§ **GIVEN INFORMATION**
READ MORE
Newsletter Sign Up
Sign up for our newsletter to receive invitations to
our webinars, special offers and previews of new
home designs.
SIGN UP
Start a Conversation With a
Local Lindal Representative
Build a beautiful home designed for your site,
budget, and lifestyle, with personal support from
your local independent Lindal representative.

...

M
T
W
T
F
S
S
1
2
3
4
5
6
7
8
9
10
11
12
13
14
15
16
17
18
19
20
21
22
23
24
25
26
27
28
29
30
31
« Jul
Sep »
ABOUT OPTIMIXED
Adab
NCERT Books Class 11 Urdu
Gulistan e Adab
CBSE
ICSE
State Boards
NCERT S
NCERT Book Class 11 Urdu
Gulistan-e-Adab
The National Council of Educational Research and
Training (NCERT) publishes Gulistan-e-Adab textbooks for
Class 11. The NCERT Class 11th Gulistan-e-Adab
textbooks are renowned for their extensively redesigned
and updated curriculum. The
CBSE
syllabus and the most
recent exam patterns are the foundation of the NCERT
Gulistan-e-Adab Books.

§ **WHAT THIS TASK INVOLVES**
Which lines of the listing include the string "Urdu"? Pull them out.

§ **ANSWER SPACE**
NCERT Books Class 11 Urdu
NCERT Book Class 11 Urdu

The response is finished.